Things you may not say while critiquing.
"I don't like this."
"You're a terrible writer."
Receiving A Critique
- Do not ask for a critique unless you are willing to receive one.
- Do not ask for a critique expecting to be told how wonderful you are or your story is. Only ask for a critique if you understand that the work has flaws other people will see, and they will point these flaws out to you.
- The people critiquing your work must abide by very specific site rules. They will not attack you, they will not attack your story.
- You may not attack them for the responses they give you.
- Read your critiques carefully. The person who has written them has taken the time to study your project, and wants to help you find ways to make it better.
- Explain only if asked to. For example, the reader has said, "I don't understand how [X action] led to [Y result].

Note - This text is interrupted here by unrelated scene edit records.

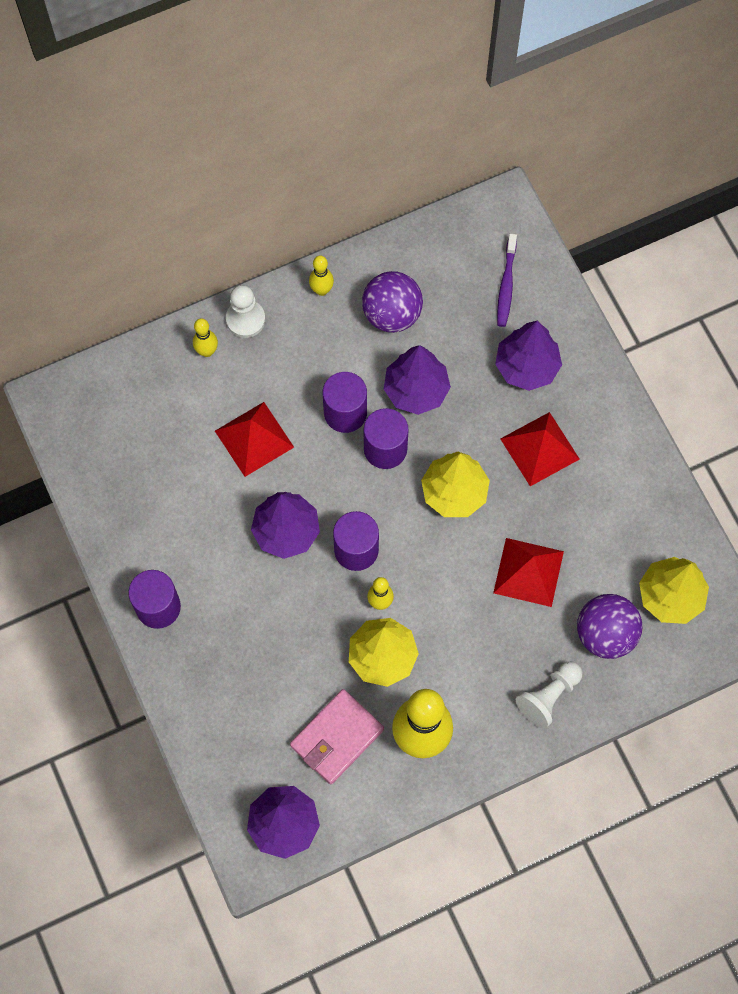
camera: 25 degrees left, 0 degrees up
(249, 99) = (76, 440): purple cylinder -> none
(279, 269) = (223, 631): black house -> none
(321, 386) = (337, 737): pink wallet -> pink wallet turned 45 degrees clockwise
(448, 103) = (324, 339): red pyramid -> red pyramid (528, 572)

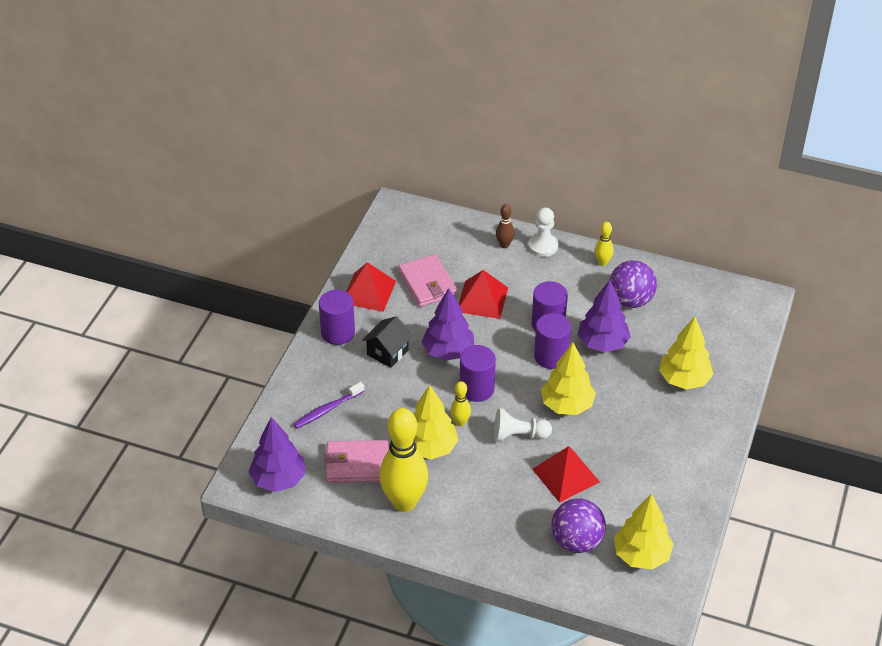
camera: 45 degrees right, 25 degrees down
(182, 467) = (427, 283): none -> pink wallet
(207, 351) = (504, 245): yellow bowling pin -> brown bowling pin
(230, 585) = (387, 352): none -> black house
(506, 285) = (718, 334): purple toothbrush -> purple toothbrush (327, 409)
(526, 367) = (684, 380): purple tree -> yellow tree
(539, 449) = (645, 423): red pyramid -> red pyramid (368, 292)
(548, 696) = (503, 544): white pawn -> white pawn (518, 435)

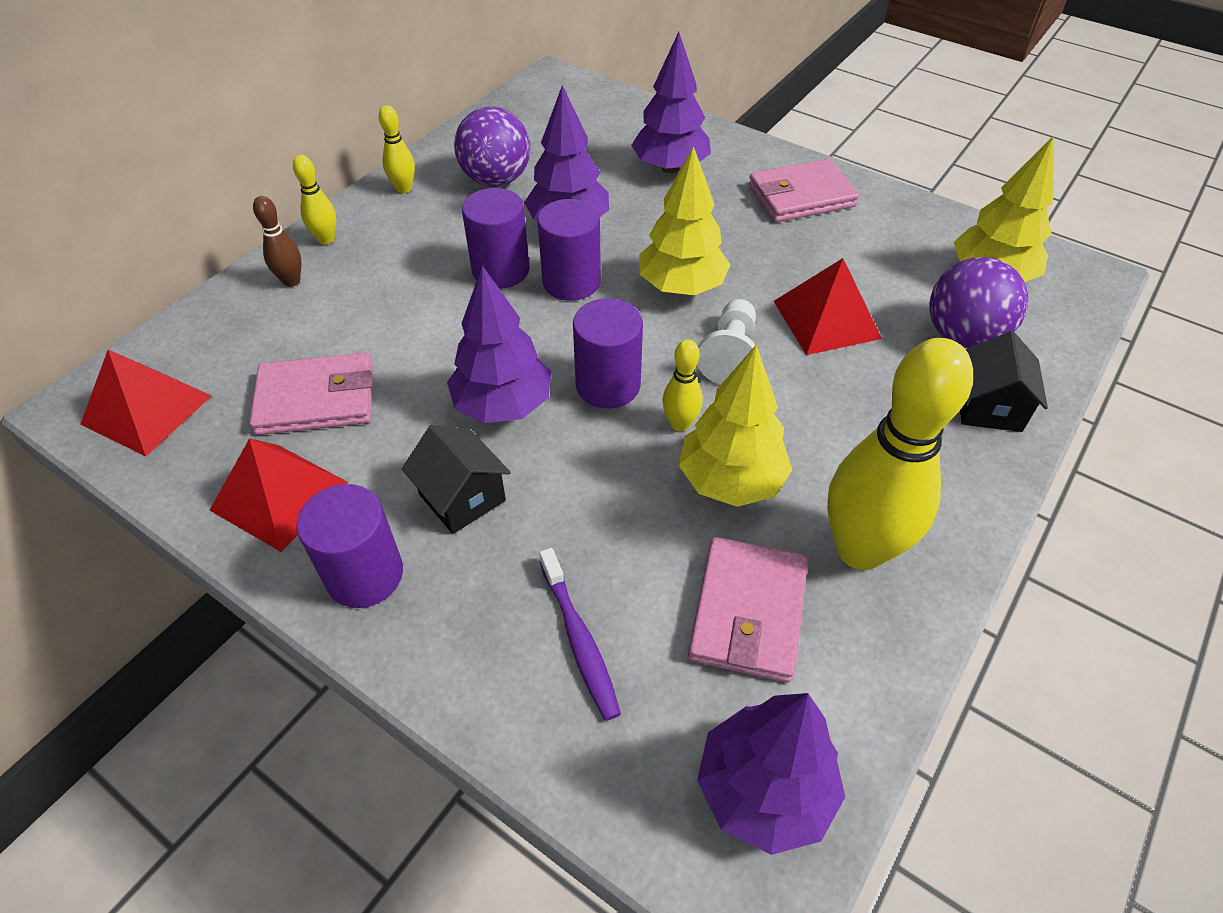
camera: 75 degrees left, 5 degrees up
(482, 299) = (401, 334): red pyramid -> red pyramid (146, 409)
(520, 554) = (988, 407): none -> black house
(543, 246) = (326, 239): white pawn -> yellow bowling pin
(684, 380) = (670, 167): yellow tree -> purple tree
(684, 451) = (801, 196): none -> pink wallet

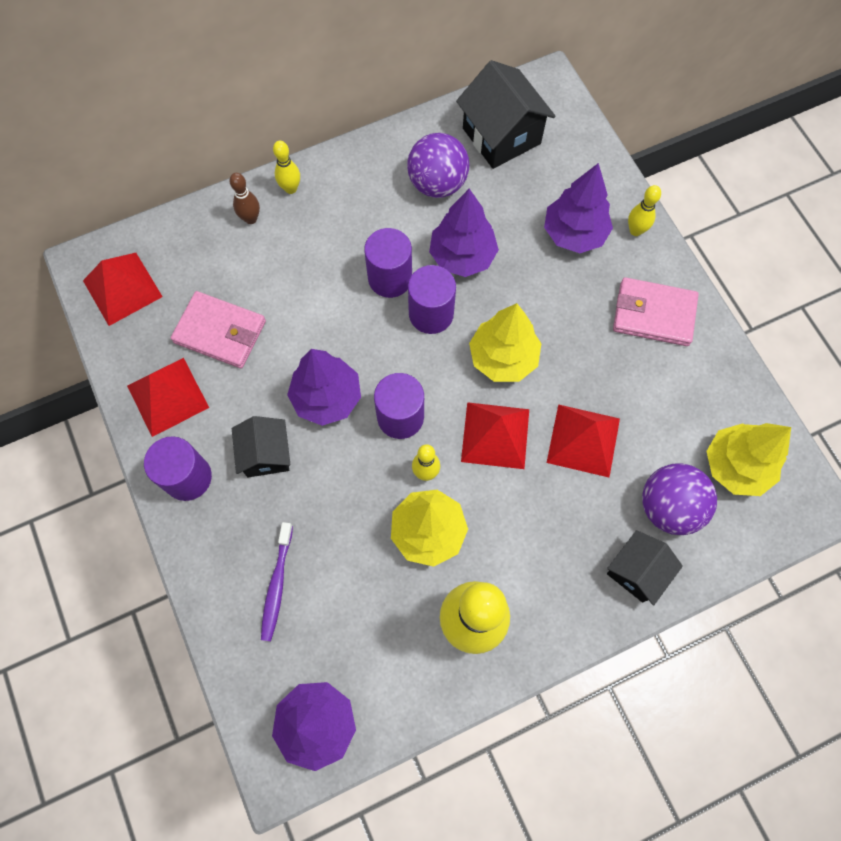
camera: 30 degrees right, 20 degrees up
(404, 189) = (367, 161): yellow bowling pin -> yellow bowling pin (635, 230)
(536, 125) = (501, 136): none -> black house
(730, 355) = (495, 435): white pawn -> red pyramid
(748, 612) = (378, 622): pink wallet -> none

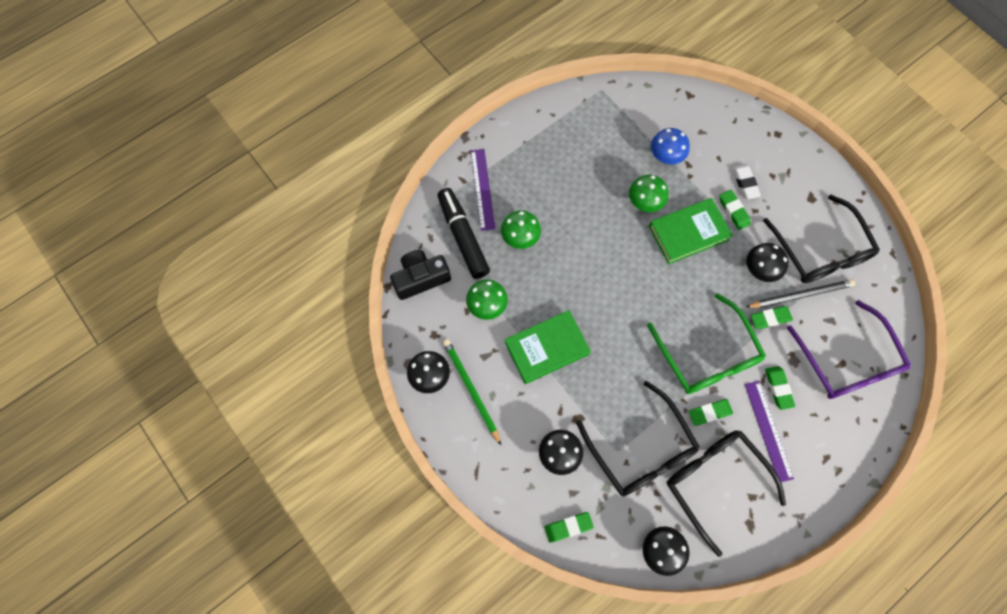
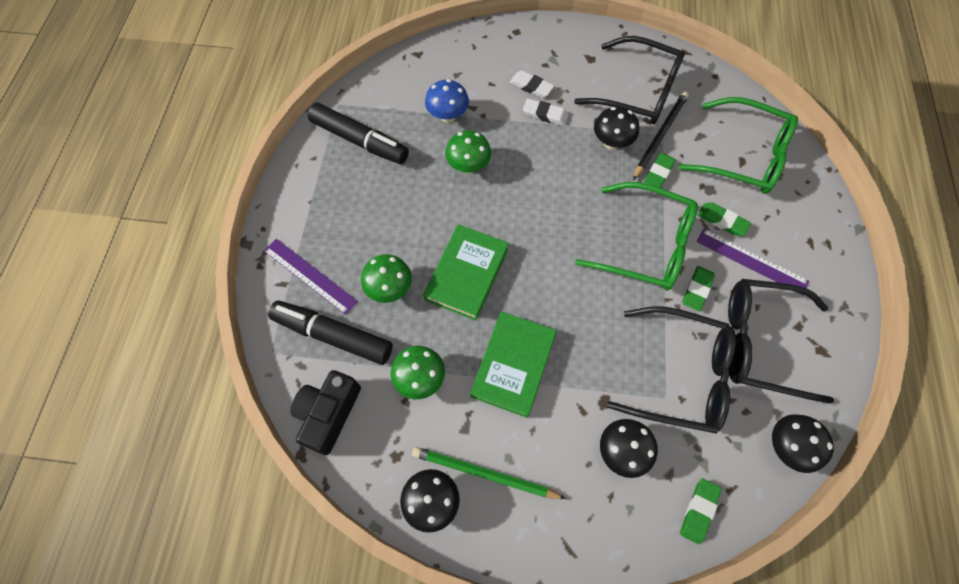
camera: 45 degrees left, 5 degrees down
(592, 127) = (360, 141): none -> black marker
(688, 233) = (528, 161): green book -> green book (466, 274)
(733, 211) = (545, 114): green eraser -> white eraser
(846, 361) = (742, 156): purple glasses -> green glasses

- Don't rebut. A rebuttal is when your reader says, "I did not understand this," and your response is, "But it was my intention to confuse the reader."
- The word "But…" will always put you in the wrong.
- Be willing to make changes. It's how you learn to improve your work. If you don't intend to change problems found, do not request a crit.
- Conversely, don't change anything you feel must remain in order to make the story yours.
If you are here, I assume and your fellow students assume that you serious about learning to improve your work, whether you want to be published or not. Don't request crits or join workgroups or private on-site writers groups if you are not interested in trading work for work, or in hearing what problems other students find in your work.
Things you may not say when being critiqued.
"You're an idiot."
"That was a lousy crit."
Forum Membership Is A Privilege, NOT A Right
I reserve the right as the site owner to remove any student from the boards for any reason.
You can be warned, or banned temporarily or permanently. I hate having to take drastic measures, but I won’t permit individual students who cause problems to ruin the course experience for those who don’t. If you value your access to the boards, please remember why you are taking your course or courses and what you hope to accomplish from learning the skills you’ll learn here, and behave accordingly.
So with that in mind, have fun and write with joy. You are among those who love what you love.
Broadly, don’t do anything illegal in here or your board access will be revoked. More specifically:
Respect people. Don’t harass, stalk or verbally abuse anyone.
Respect the law. Do not use these forums for the illegal sale, purchase, or exchange of any form of contraband.